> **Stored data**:
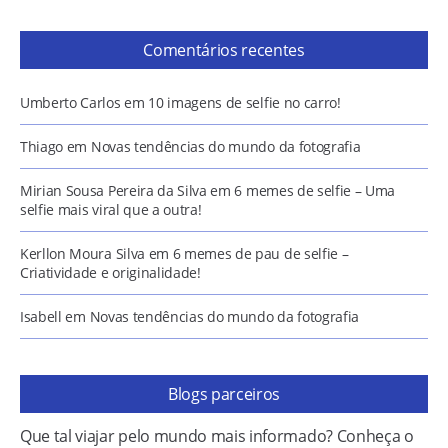
Comentários recentes
Umberto Carlos
em
10 imagens de selfie no carro!
Thiago
em
Novas tendências do mundo da fotografia
Mirian Sousa Pereira da Silva
em
6 memes de selfie – Uma
selfie mais viral que a outra!
Kerllon Moura Silva
em
6 memes de pau de selfie –
Criatividade e originalidade!
Isabell
em
Novas tendências do mundo da fotografia
Blogs parceiros
Que tal viajar pelo mundo mais informado? Conheça o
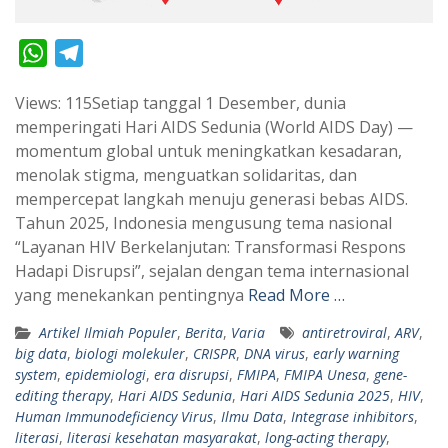
W
T
h
e
Views: 115Setiap tanggal 1 Desember, dunia
a
l
memperingati Hari AIDS Sedunia (World AIDS Day) —
t
e
momentum global untuk meningkatkan kesadaran,
s
g
menolak stigma, menguatkan solidaritas, dan
A
r
mempercepat langkah menuju generasi bebas AIDS.
p
a
Tahun 2025, Indonesia mengusung tema nasional
“Layanan HIV Berkelanjutan: Transformasi Respons
p
m
Hadapi Disrupsi”, sejalan dengan tema internasional
yang menekankan pentingnya
Read More …
Artikel Ilmiah Populer
,
Berita
,
Varia
antiretroviral
,
ARV
,
big data
,
biologi molekuler
,
CRISPR
,
DNA virus
,
early warning
system
,
epidemiologi
,
era disrupsi
,
FMIPA
,
FMIPA Unesa
,
gene-
editing therapy
,
Hari AIDS Sedunia
,
Hari AIDS Sedunia 2025
,
HIV
,
Human Immunodeficiency Virus
,
Ilmu Data
,
Integrase inhibitors
,
literasi
,
literasi kesehatan masyarakat
,
long-acting therapy
,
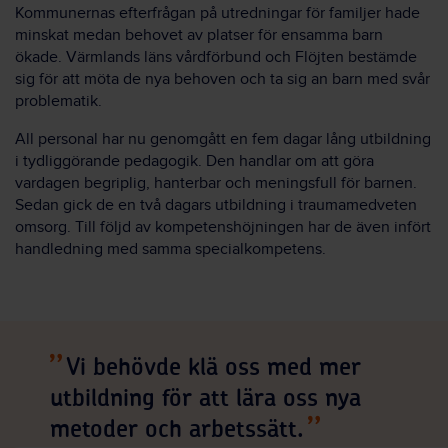
Kommunernas efterfrågan på utredningar för familjer hade
minskat medan behovet av platser för ensamma barn
ökade. Värmlands läns vårdförbund och Flöjten bestämde
sig för att möta de nya behoven och ta sig an barn med svår
problematik.
All personal har nu genomgått en fem dagar lång utbildning
i tydliggörande pedagogik. Den handlar om att göra
vardagen begriplig, hanterbar och meningsfull för barnen.
Sedan gick de en två dagars utbildning i traumamedveten
omsorg. Till följd av kompetenshöjningen har de även infört
handledning med samma specialkompetens.
Vi behövde klä oss med mer
utbildning för att lära oss nya
metoder och arbetssätt.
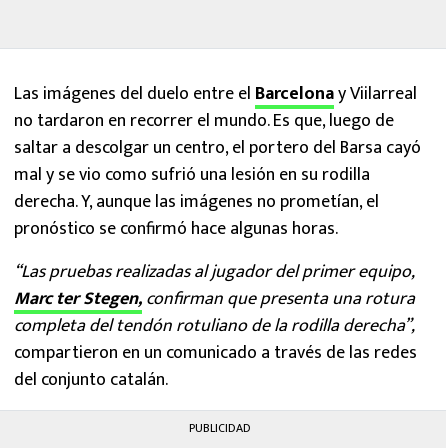
Las imágenes del duelo entre el
Barcelona
y Viilarreal
no tardaron en recorrer el mundo. Es que, luego de
saltar a descolgar un centro, el portero del Barsa cayó
mal y se vio como sufrió una lesión en su rodilla
derecha. Y, aunque las imágenes no prometían, el
pronóstico se confirmó hace algunas horas.
“Las pruebas realizadas al jugador del primer equipo,
Marc ter Stegen,
confirman que presenta una rotura
completa del tendón rotuliano de la rodilla derecha”,
compartieron en un comunicado a través de las redes
del conjunto catalán.
PUBLICIDAD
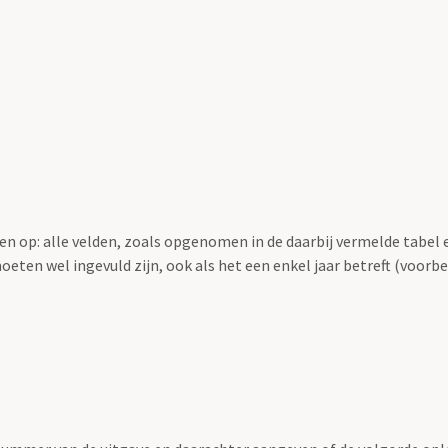
en op: alle velden, zoals opgenomen in de daarbij vermelde tabel 
oeten wel ingevuld zijn, ook als het een enkel jaar betreft (voorbe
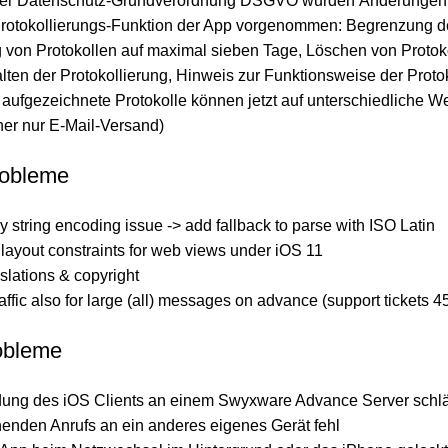
der Datenschutz-Grundverordnung DSGVO wurden Änderungen 
Protokollierungs-Funktion der App vorgenommen: Begrenzung d
 von Protokollen auf maximal sieben Tage, Löschen von Protoko
ten der Protokollierung, Hinweis zur Funktionsweise der Proto
aufgezeichnete Protokolle können jetzt auf unterschiedliche We
her nur E-Mail-Versand)
obleme
cy string encoding issue -> add fallback to parse with ISO Latin
layout constraints for web views under iOS 11
slations & copyright
affic also for large (all) messages on advance (support tickets 
obleme
ung des iOS Clients an einem Swyxware Advance Server schl
enden Anrufs an ein anderes eigenes Gerät fehl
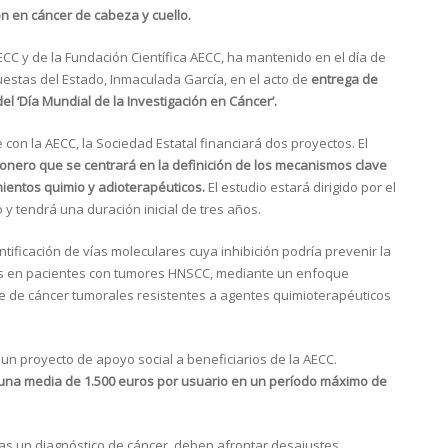
ón en cáncer de cabeza y cuello.
CC y de la Fundación Científica AECC, ha mantenido en el día de
estas del Estado, Inmaculada García, en el acto de
entrega de
l ‘Día Mundial de la Investigación en Cáncer’.
con la AECC, la Sociedad Estatal financiará dos proyectos. El
ionero que se centrará en la definición de los mecanismos clave
mientos quimio y adioterapéuticos.
El estudio estará dirigido por el
 y tendrá una duración inicial de tres años.
entificación de vías moleculares cuya inhibición podría prevenir la
cos en pacientes con tumores HNSCC, mediante un enfoque
re de cáncer tumorales resistentes a agentes quimioterapéuticos
un proyecto de apoyo social a beneficiarios de la AECC.
 una media de 1.500 euros por usuario en un período máximo de
tras un diagnóstico de cáncer, deben afrontar desajustes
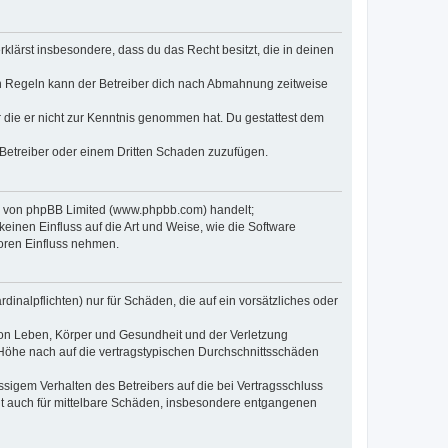
erklärst insbesondere, dass du das Recht besitzt, die in deinen
n Regeln kann der Betreiber dich nach Abmahnung zeitweise
er die er nicht zur Kenntnis genommen hat. Du gestattest dem
 Betreiber oder einem Dritten Schaden zuzufügen.
re von phpBB Limited (www.phpbb.com) handelt;
inen Einfluss auf die Art und Weise, wie die Software
oren Einfluss nehmen.
inalpflichten) nur für Schäden, die auf ein vorsätzliches oder
von Leben, Körper und Gesundheit und der Verletzung
r Höhe nach auf die vertragstypischen Durchschnittsschäden
sigem Verhalten des Betreibers auf die bei Vertragsschluss
lt auch für mittelbare Schäden, insbesondere entgangenen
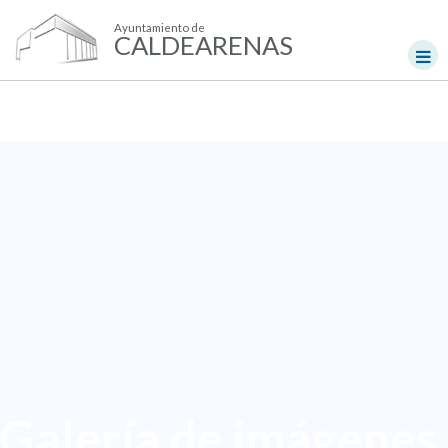
Ayuntamiento de
CALDEARENAS
Galería de imágenes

> **What you will do**: From the opening line of the entries above to the line containing "ökade. Värmlands läns", please transcribe each line exactly, skipping every picture.

> **Response area**:
Comentários recentes
Umberto Carlos
em
10 imagens de selfie no carro!
Thiago
em
Novas tendências do mundo da fotografia
Mirian Sousa Pereira da Silva
em
6 memes de selfie – Uma
selfie mais viral que a outra!
Kerllon Moura Silva
em
6 memes de pau de selfie –
Criatividade e originalidade!
Isabell
em
Novas tendências do mundo da fotografia
Blogs parceiros
Que tal viajar pelo mundo mais informado? Conheça o
W
T
h
e
Views: 115Setiap tanggal 1 Desember, dunia
a
l
memperingati Hari AIDS Sedunia (World AIDS Day) —
t
e
momentum global untuk meningkatkan kesadaran,
s
g
menolak stigma, menguatkan solidaritas, dan
A
r
mempercepat langkah menuju generasi bebas AIDS.
p
a
Tahun 2025, Indonesia mengusung tema nasional
“Layanan HIV Berkelanjutan: Transformasi Respons
p
m
Hadapi Disrupsi”, sejalan dengan tema internasional
yang menekankan pentingnya
Read More …
Artikel Ilmiah Populer
,
Berita
,
Varia
antiretroviral
,
ARV
,
big data
,
biologi molekuler
,
CRISPR
,
DNA virus
,
early warning
system
,
epidemiologi
,
era disrupsi
,
FMIPA
,
FMIPA Unesa
,
gene-
editing therapy
,
Hari AIDS Sedunia
,
Hari AIDS Sedunia 2025
,
HIV
,
Human Immunodeficiency Virus
,
Ilmu Data
,
Integrase inhibitors
,
literasi
,
literasi kesehatan masyarakat
,
long-acting therapy
,
Kommunernas efterfrågan på utredningar för familjer hade
minskat medan behovet av platser för ensamma barn
ökade. Värmlands läns vårdförbund och Flöjten bestämde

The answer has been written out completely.